Reproduce all of the data below line for line, changing nothing.

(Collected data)
━━━━━━━━━━━━━━━━━━━━

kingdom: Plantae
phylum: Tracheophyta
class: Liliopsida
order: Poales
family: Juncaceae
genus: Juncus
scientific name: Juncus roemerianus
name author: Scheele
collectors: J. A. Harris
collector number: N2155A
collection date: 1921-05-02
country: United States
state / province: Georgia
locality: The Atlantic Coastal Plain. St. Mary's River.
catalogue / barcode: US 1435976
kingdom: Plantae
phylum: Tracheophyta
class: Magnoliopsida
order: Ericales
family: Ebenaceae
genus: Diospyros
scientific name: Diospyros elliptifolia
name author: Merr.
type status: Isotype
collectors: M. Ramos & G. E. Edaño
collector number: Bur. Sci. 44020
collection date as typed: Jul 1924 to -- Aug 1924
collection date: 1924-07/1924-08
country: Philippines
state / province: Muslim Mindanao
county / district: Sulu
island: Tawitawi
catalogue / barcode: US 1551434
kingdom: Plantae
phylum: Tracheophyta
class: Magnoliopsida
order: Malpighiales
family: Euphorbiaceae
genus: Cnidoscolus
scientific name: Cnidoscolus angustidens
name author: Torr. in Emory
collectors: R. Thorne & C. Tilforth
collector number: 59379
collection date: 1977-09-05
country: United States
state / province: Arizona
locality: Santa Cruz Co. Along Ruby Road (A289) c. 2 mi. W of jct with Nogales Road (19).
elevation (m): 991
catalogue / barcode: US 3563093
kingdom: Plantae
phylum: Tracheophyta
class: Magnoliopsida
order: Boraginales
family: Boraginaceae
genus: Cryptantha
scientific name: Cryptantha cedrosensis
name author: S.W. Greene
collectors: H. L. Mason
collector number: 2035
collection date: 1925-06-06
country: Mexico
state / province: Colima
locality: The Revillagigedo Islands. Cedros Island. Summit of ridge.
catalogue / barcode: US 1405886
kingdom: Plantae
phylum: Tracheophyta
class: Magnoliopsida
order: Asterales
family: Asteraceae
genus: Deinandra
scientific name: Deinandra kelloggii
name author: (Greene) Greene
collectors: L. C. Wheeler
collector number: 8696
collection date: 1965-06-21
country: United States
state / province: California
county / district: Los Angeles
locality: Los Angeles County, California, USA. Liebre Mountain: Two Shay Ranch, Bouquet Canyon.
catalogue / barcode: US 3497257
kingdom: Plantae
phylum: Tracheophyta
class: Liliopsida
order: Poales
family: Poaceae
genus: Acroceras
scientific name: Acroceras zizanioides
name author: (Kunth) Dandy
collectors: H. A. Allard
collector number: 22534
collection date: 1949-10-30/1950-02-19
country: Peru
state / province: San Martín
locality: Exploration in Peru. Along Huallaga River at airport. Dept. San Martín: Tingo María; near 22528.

━━━━━━━━━━━━━━━━━━━━

*Solution to the problem*.
kingdom: Plantae
phylum: Tracheophyta
class: Liliopsida
order: Poales
family: Juncaceae
genus: Juncus
scientific name: Juncus roemerianus
name author: Scheele
collectors: J. A. Harris
collector number: N2155A
collection date: 1921-05-02
country: United States
state / province: Georgia
locality: The Atlantic Coastal Plain. St. Mary's River.
catalogue / barcode: US 1435976
kingdom: Plantae
phylum: Tracheophyta
class: Magnoliopsida
order: Ericales
family: Ebenaceae
genus: Diospyros
scientific name: Diospyros elliptifolia
name author: Merr.
type status: Isotype
collectors: M. Ramos & G. E. Edaño
collector number: Bur. Sci. 44020
collection date as typed: Jul 1924 to -- Aug 1924
collection date: 1924-07/1924-08
country: Philippines
state / province: Muslim Mindanao
county / district: Sulu
island: Tawitawi
catalogue / barcode: US 1551434
kingdom: Plantae
phylum: Tracheophyta
class: Magnoliopsida
order: Malpighiales
family: Euphorbiaceae
genus: Cnidoscolus
scientific name: Cnidoscolus angustidens
name author: Torr. in Emory
collectors: R. Thorne & C. Tilforth
collector number: 59379
collection date: 1977-09-05
country: United States
state / province: Arizona
locality: Santa Cruz Co. Along Ruby Road (A289) c. 2 mi. W of jct with Nogales Road (19).
elevation (m): 991
catalogue / barcode: US 3563093
kingdom: Plantae
phylum: Tracheophyta
class: Magnoliopsida
order: Boraginales
family: Boraginaceae
genus: Cryptantha
scientific name: Cryptantha cedrosensis
name author: S.W. Greene
collectors: H. L. Mason
collector number: 2035
collection date: 1925-06-06
country: Mexico
state / province: Colima
locality: The Revillagigedo Islands. Cedros Island. Summit of ridge.
catalogue / barcode: US 1405886
kingdom: Plantae
phylum: Tracheophyta
class: Magnoliopsida
order: Asterales
family: Asteraceae
genus: Deinandra
scientific name: Deinandra kelloggii
name author: (Greene) Greene
collectors: L. C. Wheeler
collector number: 8696
collection date: 1965-06-21
country: United States
state / province: California
county / district: Los Angeles
locality: Los Angeles County, California, USA. Liebre Mountain: Two Shay Ranch, Bouquet Canyon.
catalogue / barcode: US 3497257
kingdom: Plantae
phylum: Tracheophyta
class: Liliopsida
order: Poales
family: Poaceae
genus: Acroceras
scientific name: Acroceras zizanioides
name author: (Kunth) Dandy
collectors: H. A. Allard
collector number: 22534
collection date: 1949-10-30/1950-02-19
country: Peru
state / province: San Martín
locality: Exploration in Peru. Along Huallaga River at airport. Dept. San Martín: Tingo María; near 22528.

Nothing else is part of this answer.